4. Il résulte de l’instruction que Mme B... a déposé deux demandes d’admission exceptionnelle au séjour les 23 décembre 2023 et 24 septembre 2024, ainsi que deux demandes de titre de séjour sur le fondement de la vie privée et familiale les 6 et 24 septembre 2024 et que toutes ces demandes ont été classées sans suite par l’administration. Dans la suite, Mme B... a déposé une nouvelle demande d’admission exceptionnelle au séjour le 23 juillet 2025, laquelle est toujours en cours d’instruction. Si Mme B... demande à ce qu’il soit enjoint au préfet de la Seine-Saint-Denis de la convoquer à un rendez-vous afin de procéder à l’enregistrement de sa demande, il ne résulte pas de l’instruction que l’intéressée aurait, depuis le 23 juillet 2025, tenté de contacter les services préfectoraux d’une quelconque manière afin de les alerter sur sa situation ou de solliciter un examen de sa demande. Dans ces conditions, la présente requête est dépourvue d’utilité au sens de l’article L. 521-3 du code de justice administrative.

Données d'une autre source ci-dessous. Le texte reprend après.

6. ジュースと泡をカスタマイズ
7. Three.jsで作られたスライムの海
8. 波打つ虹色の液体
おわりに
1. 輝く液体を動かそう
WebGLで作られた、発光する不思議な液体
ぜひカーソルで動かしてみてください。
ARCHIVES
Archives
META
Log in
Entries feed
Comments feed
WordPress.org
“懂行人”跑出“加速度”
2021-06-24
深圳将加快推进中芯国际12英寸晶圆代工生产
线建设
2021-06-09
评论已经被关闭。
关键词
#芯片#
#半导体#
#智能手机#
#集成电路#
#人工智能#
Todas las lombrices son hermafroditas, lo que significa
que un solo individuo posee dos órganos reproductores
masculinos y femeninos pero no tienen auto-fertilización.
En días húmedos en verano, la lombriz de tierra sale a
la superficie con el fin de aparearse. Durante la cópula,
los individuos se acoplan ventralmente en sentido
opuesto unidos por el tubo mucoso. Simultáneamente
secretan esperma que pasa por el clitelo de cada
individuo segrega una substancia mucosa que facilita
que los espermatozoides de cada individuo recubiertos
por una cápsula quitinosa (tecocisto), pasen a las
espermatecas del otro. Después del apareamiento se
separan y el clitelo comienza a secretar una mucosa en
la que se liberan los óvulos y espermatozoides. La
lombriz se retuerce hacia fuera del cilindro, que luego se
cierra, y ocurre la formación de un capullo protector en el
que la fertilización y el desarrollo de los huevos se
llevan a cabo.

5. Il résulte de ce qui précède que la requête doit être rejetée, selon la procédure prévue à l’article L. 522-3 du code de justice administrative, en toutes ses conclusions.
O R D O N N E :
Article 1er : La requête de Mme B... est rejetée.

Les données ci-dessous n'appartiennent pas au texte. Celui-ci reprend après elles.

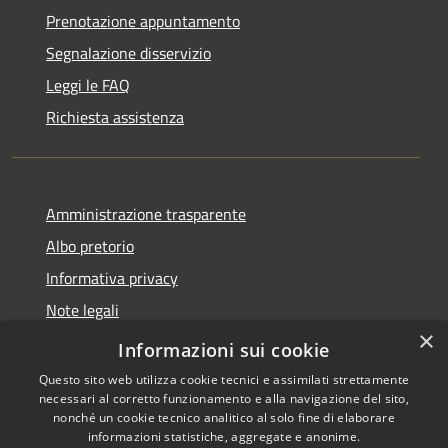
Prenotazione appuntamento
Segnalazione disservizio
Leggi le FAQ
Richiesta assistenza
Amministrazione trasparente
Albo pretorio
Informativa privacy
Note legali
×
Dichiarazione di accessibilità
Informazioni sui cookie
Questo sito web utilizza cookie tecnici e assimilati strettamente
necessari al corretto funzionamento e alla navigazione del sito,
nonché un cookie tecnico analitico al solo fine di elaborare
informazioni statistiche, aggregate e anonime.
RSS
Copyright © 2026 • Comune di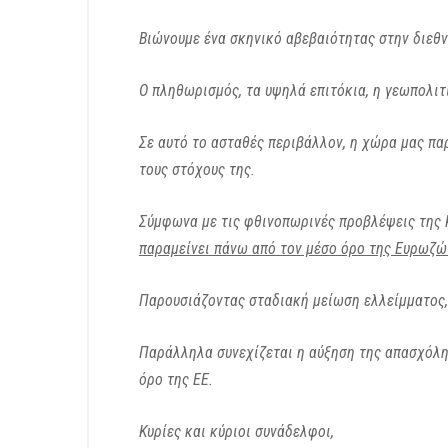
Βιώνουμε ένα σκηνικό αβεβαιότητας στην διεθν
Ο πληθωρισμός, τα υψηλά επιτόκια, η γεωπολιτ
Σε αυτό το ασταθές περιβάλλον, η χώρα μας πα
τους στόχους της.
Σύμφωνα με τις φθινοπωρινές προβλέψεις της Κ
παραμείνει πάνω από τον μέσο όρο της Ευρωζώ
Παρουσιάζοντας σταδιακή μείωση ελλείμματος
Παράλληλα συνεχίζεται η αύξηση της απασχόλη
όρο της ΕΕ.
Κυρίες και κύριοι συνάδελφοι,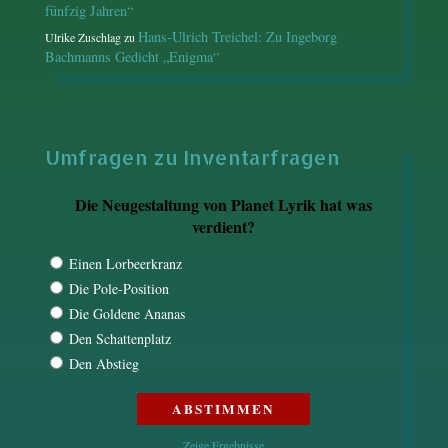
fünfzig Jahren“
Hans-Ulrich Treichel: Zu Ingeborg
Ulrike Zuschlag
zu
Bachmanns Gedicht „Enigma“
Umfragen zu Inventarfragen
Die Neugestaltung von Planet Lyrik hat was
verdient?
Einen Lorbeerkranz
Die Pole-Position
Die Goldene Ananas
Den Schattenplatz
Den Abstieg
Zeige Ergebnisse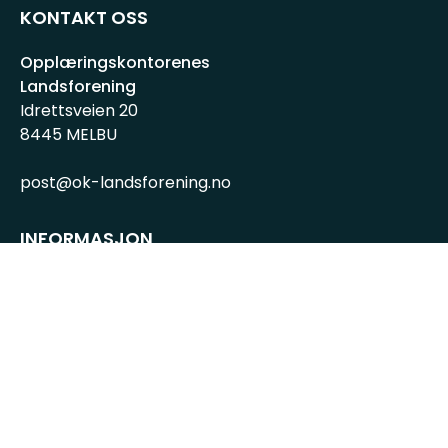
KONTAKT OSS
Opplæringskontorenes
Landsforening
Idrettsveien 20
8445 MELBU
post@ok-landsforening.no
INFORMASJON
Personvernserklæring
Cookies informasjon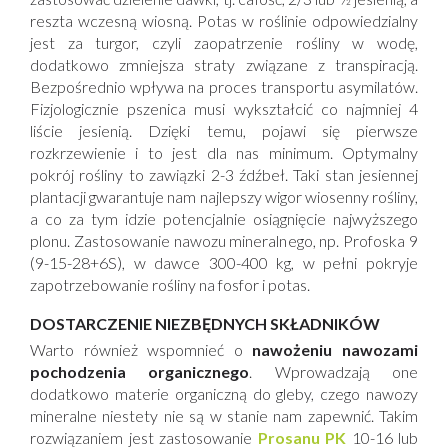
reszta wczesną wiosną. Potas w roślinie odpowiedzialny
jest za turgor, czyli zaopatrzenie rośliny w wodę,
dodatkowo zmniejsza straty związane z transpiracją.
Bezpośrednio wpływa na proces transportu asymilatów.
Fizjologicznie pszenica musi wykształcić co najmniej 4
liście jesienią. Dzięki temu, pojawi się pierwsze
rozkrzewienie i to jest dla nas minimum. Optymalny
pokrój rośliny to zawiązki 2-3 źdźbeł. Taki stan jesiennej
plantacji gwarantuje nam najlepszy wigor wiosenny rośliny,
a co za tym idzie potencjalnie osiągnięcie najwyższego
plonu. Zastosowanie nawozu mineralnego, np. Profoska 9
(9-15-28+6S), w dawce 300-400 kg, w pełni pokryje
zapotrzebowanie rośliny na fosfor i potas.
DOSTARCZENIE NIEZBĘDNYCH SKŁADNIKÓW
Warto również wspomnieć o
nawożeniu nawozami
pochodzenia organicznego
. Wprowadzają one
dodatkowo materie organiczną do gleby, czego nawozy
mineralne niestety nie są w stanie nam zapewnić. Takim
rozwiązaniem jest zastosowanie
Prosanu PK
10-16 lub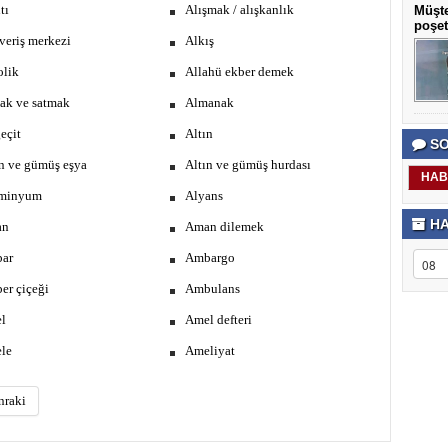
tı
Alışmak / alışkanlık
Müşte
poşet
veriş merkezi
Alkış
olik
Allahü ekber demek
ak ve satmak
Almanak
eçit
Altın
SO
ın ve gümüş eşya
Altın ve gümüş hurdası
HAB
minyum
Alyans
HA
an
Aman dilemek
ar
Ambargo
er çiçeği
Ambulans
l
Amel defteri
le
Ameliyat
nraki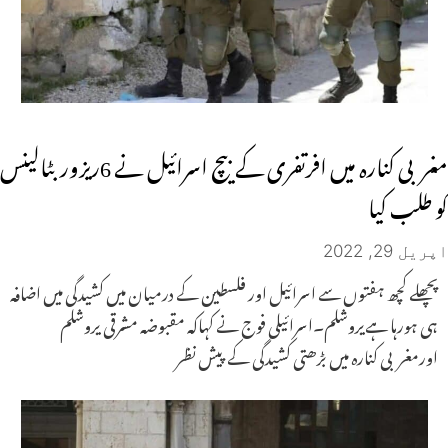
مغربی کنارہ میں افرتفری کے بیچ اسرائیل نے 6ریزوربٹالینس
کو طلب کیا
اپریل 29, 2022
پچھلے کچھ ہفتوں سے اسرائیل اور فلسطین کے درمیان میں کشیدگی میں اضافہ
ہی ہورہا ہےیروشلم۔اسرائیلی فوج نے کہاکہ مقبوضہ مشرقی یروشلم
اورمغربی کنارہ میں بڑھتی کشیدگی کے پیش نظر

Article 2 : La présente ordonnance sera notifiée à Mme C... B... et au ministre de l’intérieur.
Copie en sera adressée au préfet de la Seine-Saint-Denis.
Fait à Montreuil, le 4 décembre 2025.
Le juge des référés,
L. Gauchard
La République mande et ordonne au ministre de l’intérieur en ce qui le concerne ou à tous commissaires de justice à ce requis en ce qui concerne les voies de droit commun contre les parties privées, de pourvoir à l’exécution de la présente décision.